What Is The Origin Of (196)?…
Get the upper hand
If I was pressed to name my ten favourite tracks of all time, high up there would be Matty Groves from Fairport Convention’s seminal 1969 album, Liege and Lief. The interplay between Richard Thompson’s guitar and Dave Swarbrick’s violin together with Sandy Denny’s majestic vocals meant that folk rock had truly arrived.
The song is a reworking of a traditional ballad, Little Musgrave and Lady Barnard, which appeared in Francis Child’s collection of English and Scottish Popular Ballads, published in 1882. Childs dated the ballad in question to around 1600. This dating is important in determining the origin of our phrase, get the upper hand, which is used to signify that someone or something has taken a dominant position or gained an advantage.
The ballad, a tragic tale of marital deception and its consequences, contains the following stanza; “A grave, a grave, Lord Barnard cryd/ To put these lovers in;/ But bury my lady on the upper hand,/ For she came of the better kin.” The Fairport’s version has the final couplet as “but bury my lady at the top/ for she was of noble kin.”
If Childs’ dating of the ballad is anywhere near the mark, then we can dispose of some of the more fanciful theories behind the origin of the phrase. One of those is a method used to choose teams for games of playground baseball in the States, a selection process which was always a trial for the unathletic the world over. Apparently one captain would grab the bottom of the handle of a baseball bat and the other captain would hold it immediately above their opponent’s hand and so on until they reached the top. The one whose hand was at the top would have the upper hand and get first pick.
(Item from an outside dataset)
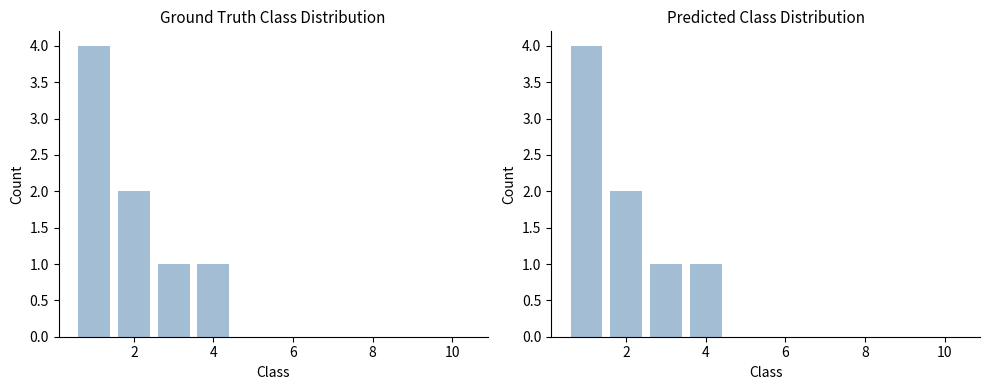

Reading right to left, what are all the values shown in this chart?

0	0	0	0	0	0	1	1	2	4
But baseball wasn’t invented until Abner Doubleday had the bright idea in 1839. Its precursor, rounders, is believed to have been played since the 16th century, the first reference to the game, interestingly referred to as baseball, appearing in A Little Pretty Pocketbook, published in 1744. It is highly unlikely that this is the origin.
Nor is it likely to relate to the charming custom of holding hands. Whilst most of us do it automatically, one of the pair’s hand is above the other’s and it may signify some kind of dominance. Thomas Macaulay seems to suggest this sense in his History of England, published in 1848, when discussing some areas of dispute which included “who should take the upper hand in public walks..”
The usage in the Little Musgrave ballad revolves around status. Lady Barnard is to be buried above Musgrave because she had a higher social status. In Roman times a marriage cum manu (literally, with hand) was one where the wife came under the legal control of her hubby, contrasting with a marriage sine manu (without hand) where control remained with the bride’s father. Is Lord Barnard simply exercising his right over his wife in determining where she is buried?
Or, alternatively, is it something to do with wrestling? The term, get the over hand, relating to an opponent taking control of their opponent, has been around since the 14th century and wrestling was an extremely popular pastime in medieval and later times. But this sense doesn’t quite gel with its usage in the Little Musgrave ballad, unless, of course, it is being used in a figurative sense.
It is all a bit puzzling.
Its antonym, get the lower hand, has been around since at least the 1690s, although its usage is very rare.